* _Required action_: Locate the word "thumb" in the entries below, then gather every line that holds it.

* _Available records_:
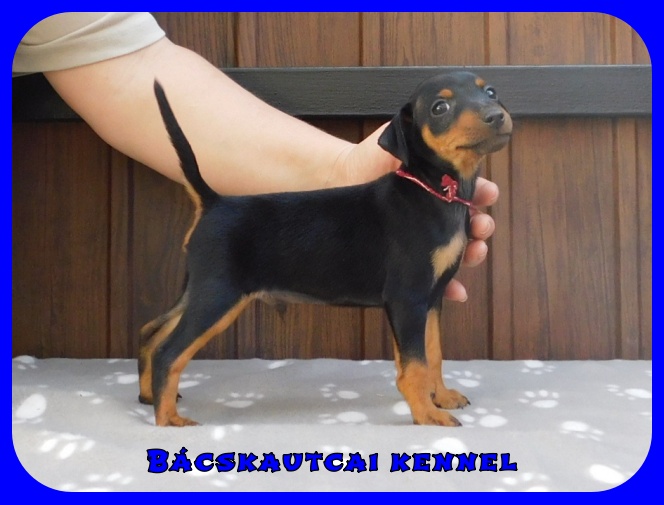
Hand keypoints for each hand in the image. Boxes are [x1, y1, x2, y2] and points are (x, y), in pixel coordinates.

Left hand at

--

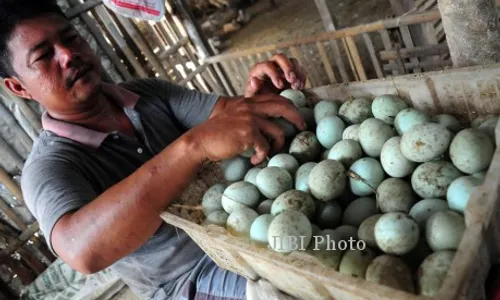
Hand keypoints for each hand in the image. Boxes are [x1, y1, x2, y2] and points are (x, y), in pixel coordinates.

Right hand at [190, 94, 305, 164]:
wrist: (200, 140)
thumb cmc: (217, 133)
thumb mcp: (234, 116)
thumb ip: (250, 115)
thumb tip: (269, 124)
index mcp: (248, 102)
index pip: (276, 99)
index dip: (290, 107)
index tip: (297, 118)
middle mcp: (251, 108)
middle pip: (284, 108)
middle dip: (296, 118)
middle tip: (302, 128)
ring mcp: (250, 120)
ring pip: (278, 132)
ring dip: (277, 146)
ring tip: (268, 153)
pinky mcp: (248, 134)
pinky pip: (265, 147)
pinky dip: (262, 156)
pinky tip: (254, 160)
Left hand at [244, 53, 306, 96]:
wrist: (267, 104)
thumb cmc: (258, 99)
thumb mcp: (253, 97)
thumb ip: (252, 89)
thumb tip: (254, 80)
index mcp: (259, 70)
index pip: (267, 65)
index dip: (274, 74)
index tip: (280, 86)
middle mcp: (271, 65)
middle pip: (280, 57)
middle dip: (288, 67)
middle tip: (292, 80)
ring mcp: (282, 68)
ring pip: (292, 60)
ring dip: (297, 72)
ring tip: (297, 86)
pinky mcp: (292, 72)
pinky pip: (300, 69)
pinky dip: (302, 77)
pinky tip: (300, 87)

* _Solved exercise_:
thumb cmc: (217, 133)
thumb mcp: (234, 116)
thumb ip: (250, 115)
thumb tip: (269, 124)
thumb cmc: (258, 99)
thumb mcp: (253, 97)
thumb ip: (252, 89)
thumb tip: (254, 80)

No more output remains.